The key to the problem seems to me to be the various other markets cross-linked to the New York Stock Exchange and the problems caused when there was a delay in some but not all of the linkages. For those of you not familiar with computers, that is what the statement
"If the quotes sent from the NYSE were stuck in a queue for transmission " means. Quotes that buyers and sellers depend on to make buy and sell decisions were lined up and not moving (stuck in the queue) making the buy and sell decisions made outside the New York Stock Exchange based on bad (delayed) data.
Computer trading depends on this instant transmission of data to operate. Because the computers supposedly have the very latest quotes sooner than other buyers and sellers in the market they can be programmed to buy or sell sooner than anyone else. That's how the computers perform the arbitrage function between different markets and supposedly keep prices on the different markets in
synch within milliseconds.
I have NOT dug into all this data to make sure of its accuracy and guaranteed that each of the analysts or groups I am quoting performed good analysis. All I am saying is that the reports I have posted here make sense to me.

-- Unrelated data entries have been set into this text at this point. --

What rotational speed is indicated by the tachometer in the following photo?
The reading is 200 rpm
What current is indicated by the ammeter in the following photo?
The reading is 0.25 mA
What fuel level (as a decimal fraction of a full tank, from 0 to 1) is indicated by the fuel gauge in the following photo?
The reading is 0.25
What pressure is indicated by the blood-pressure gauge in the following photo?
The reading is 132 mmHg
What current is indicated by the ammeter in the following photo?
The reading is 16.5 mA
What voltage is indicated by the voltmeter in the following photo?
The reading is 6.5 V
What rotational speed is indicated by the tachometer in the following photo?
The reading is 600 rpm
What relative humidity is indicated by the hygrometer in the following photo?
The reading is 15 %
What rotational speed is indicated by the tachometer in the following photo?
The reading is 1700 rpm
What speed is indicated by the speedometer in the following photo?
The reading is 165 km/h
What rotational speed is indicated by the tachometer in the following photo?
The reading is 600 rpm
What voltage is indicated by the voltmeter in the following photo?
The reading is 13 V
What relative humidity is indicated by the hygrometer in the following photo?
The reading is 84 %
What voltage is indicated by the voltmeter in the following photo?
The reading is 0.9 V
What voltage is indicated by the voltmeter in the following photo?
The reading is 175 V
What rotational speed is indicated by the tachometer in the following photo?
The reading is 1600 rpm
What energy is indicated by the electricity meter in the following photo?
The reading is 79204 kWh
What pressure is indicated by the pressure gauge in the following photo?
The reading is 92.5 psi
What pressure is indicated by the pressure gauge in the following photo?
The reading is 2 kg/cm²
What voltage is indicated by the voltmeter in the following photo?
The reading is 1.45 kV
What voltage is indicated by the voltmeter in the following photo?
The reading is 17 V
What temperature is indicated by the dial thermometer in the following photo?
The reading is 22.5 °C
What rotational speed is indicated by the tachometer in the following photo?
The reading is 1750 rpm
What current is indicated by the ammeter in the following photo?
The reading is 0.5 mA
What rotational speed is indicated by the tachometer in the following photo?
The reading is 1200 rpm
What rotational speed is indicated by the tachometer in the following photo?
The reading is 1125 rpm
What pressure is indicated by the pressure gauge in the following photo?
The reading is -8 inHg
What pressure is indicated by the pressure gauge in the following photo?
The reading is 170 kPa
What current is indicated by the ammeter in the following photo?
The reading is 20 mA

This is very similar to the set of cascading power problems that
took down the Northeast power grid in 2003. Both appear to be problems when a massive interconnected system suddenly gets unbalanced demands on part of the system that are fed back into the overall system and causing a cascade failure. The initial cause this time is of course different from that of the power failure, but the problems caused when one part of the system did not reacting promptly created strains on other parts of the system. When an portion of the system failed it then increased the strains thrown onto the rest of the system. The system here is the group of 9 exchanges that route orders to NYSE listed stocks: NYSE,
Nasdaq,
ISE, BATS, Boston, Cincinnati (National Stock Exchange),
CBOE,
ARCA and Chicago. In this case, the New York Stock Exchange was the recipient of massive number of buy and sell orders caused by delays in quotes sent to the computers doing computerized trading.
The problem seems to me to be one of unbalanced workloads. If somehow regulations are put into place that prevent delayed quotes from causing outlandish workloads (orders to buy and sell instantly) on a single part of the system, then I suspect that such regulations will only solve the problem for delays in communications between the various markets. That is not to say that there aren't other possible causes of unbalanced loads screaming through the system in the future.